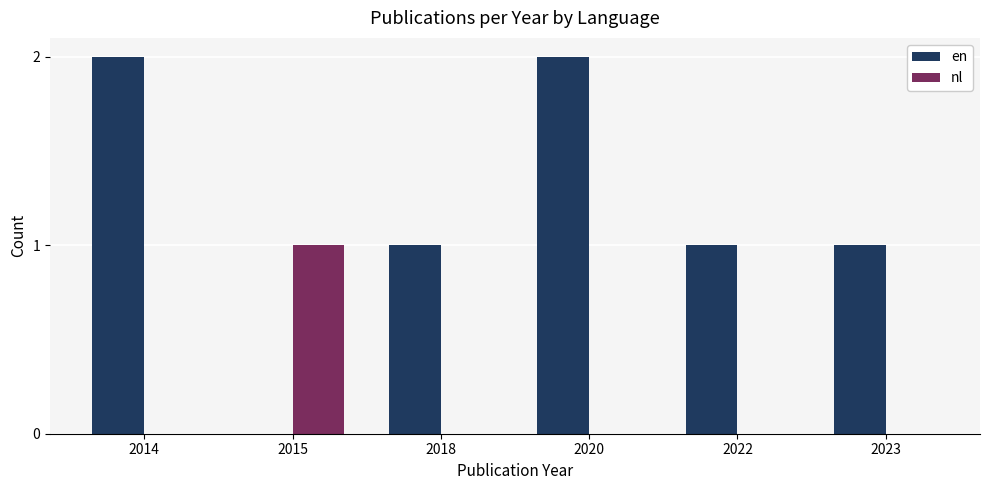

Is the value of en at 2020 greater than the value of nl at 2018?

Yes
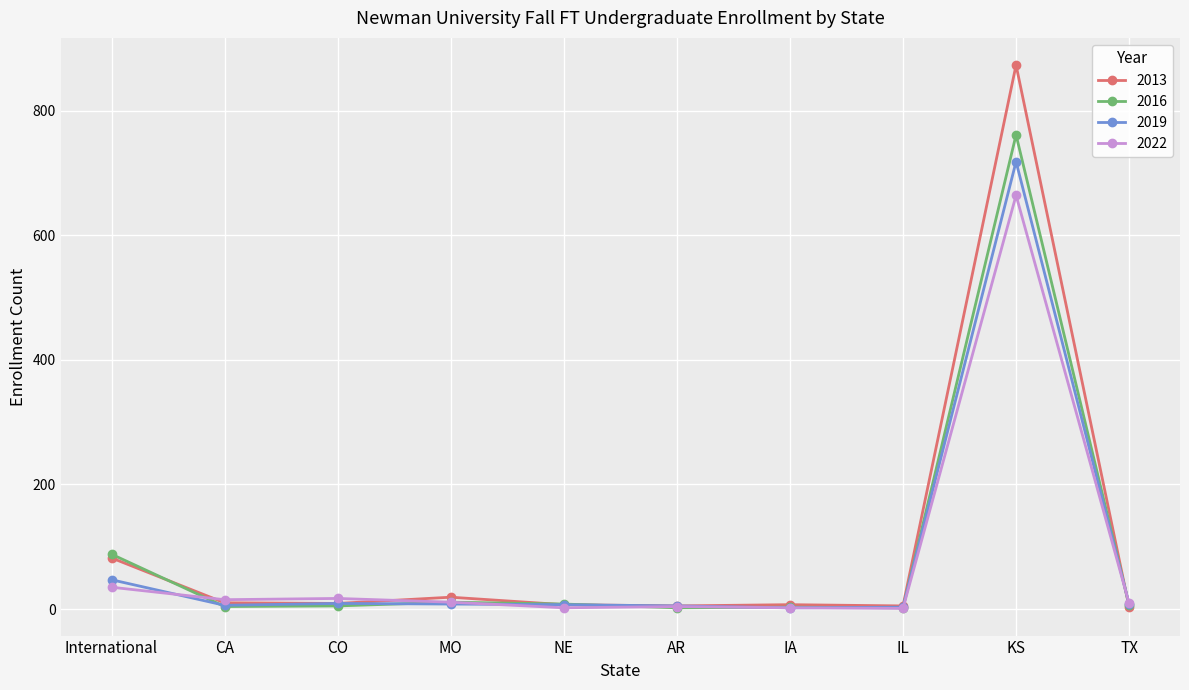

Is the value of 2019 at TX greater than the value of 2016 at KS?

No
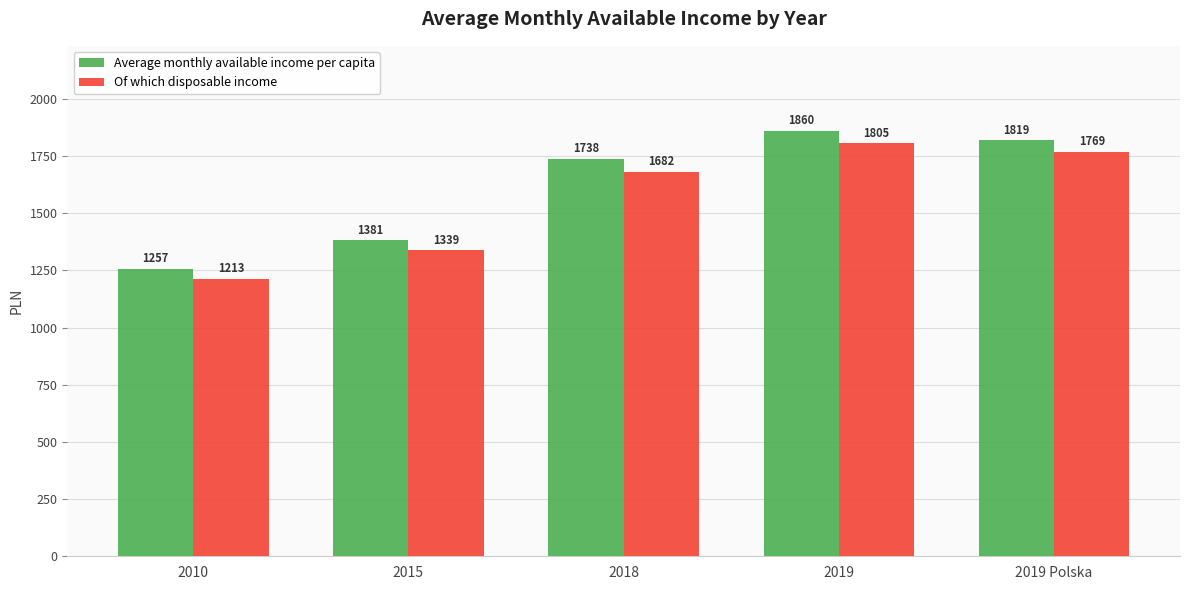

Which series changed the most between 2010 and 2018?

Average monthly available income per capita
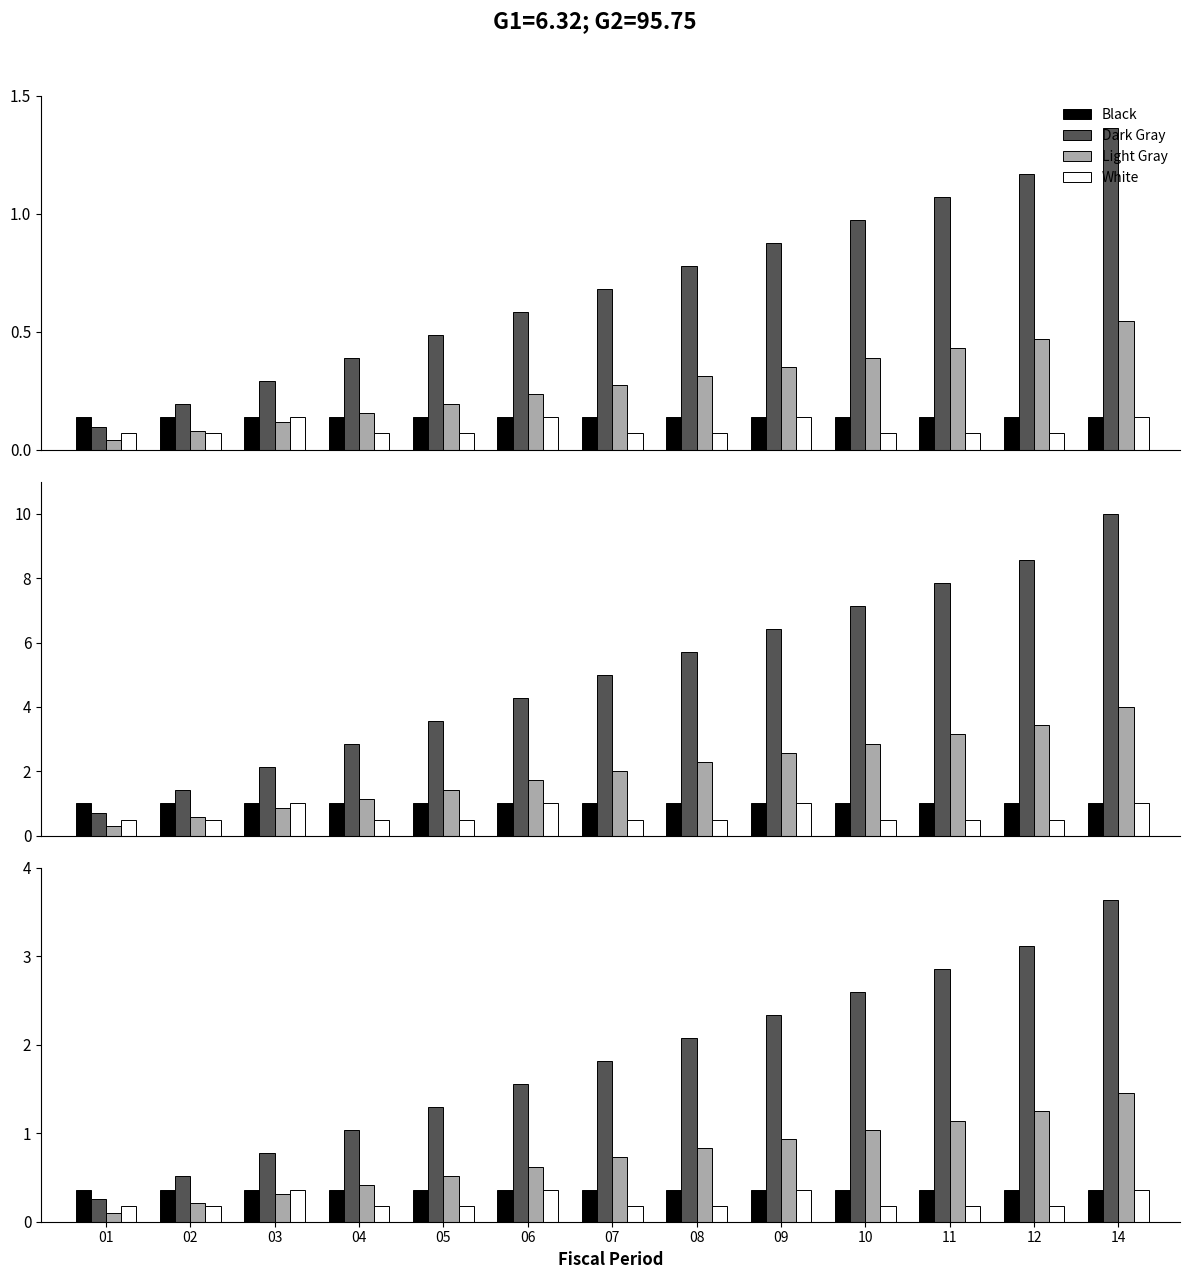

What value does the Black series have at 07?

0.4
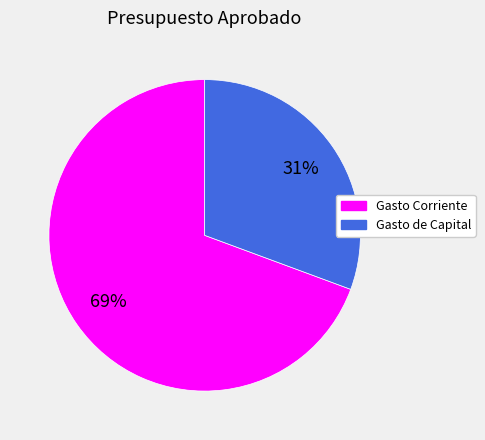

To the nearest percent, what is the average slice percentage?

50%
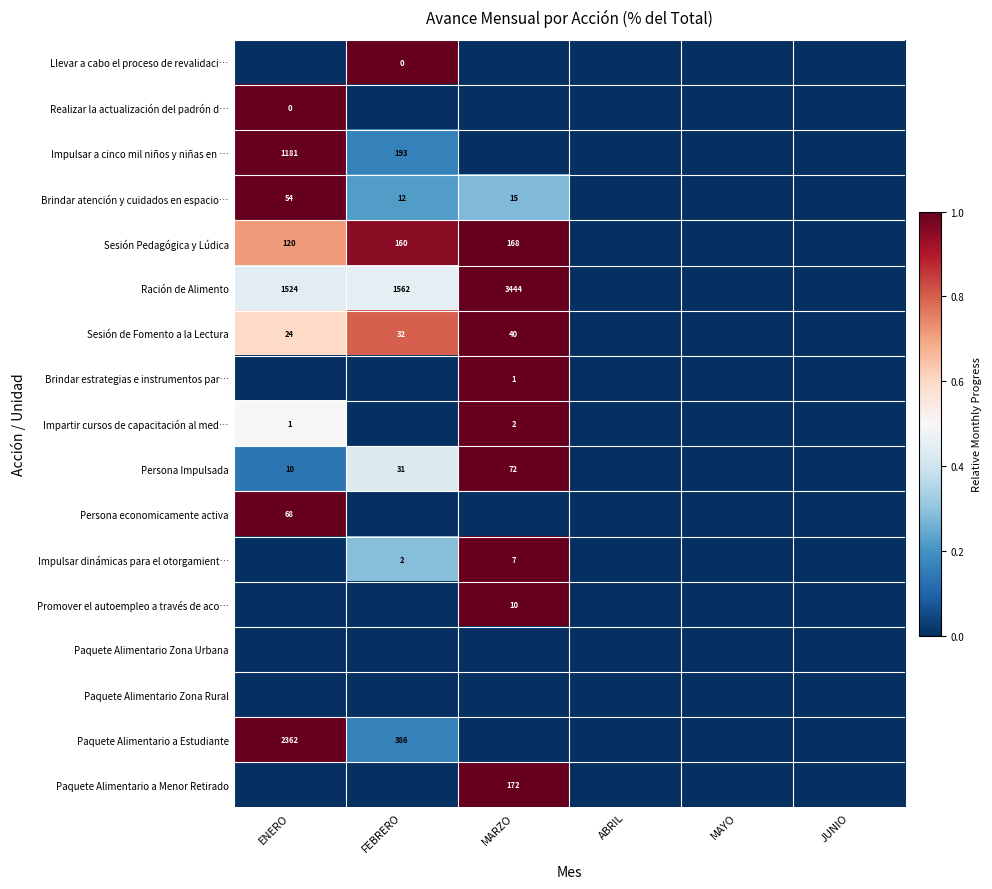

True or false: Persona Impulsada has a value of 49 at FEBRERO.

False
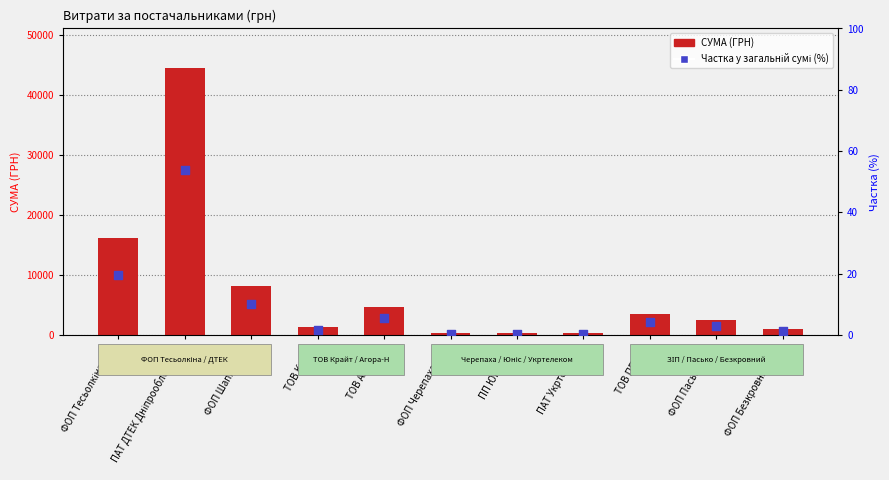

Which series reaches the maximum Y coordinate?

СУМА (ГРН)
═══
Directions for this task: Copy every line of the records above word for word, leaving out the pictures.

Task solution:
Is the value of en at 2020 greater than the value of nl at 2018?

Yes

Is the value of 2019 at TX greater than the value of 2016 at KS?

No

Which series changed the most between 2010 and 2018?

Average monthly available income per capita

What value does the Black series have at 07?

0.4

To the nearest percent, what is the average slice percentage?

50%

True or false: Persona Impulsada has a value of 49 at FEBRERO.

False

Which series reaches the maximum Y coordinate?

СУМА (ГРН)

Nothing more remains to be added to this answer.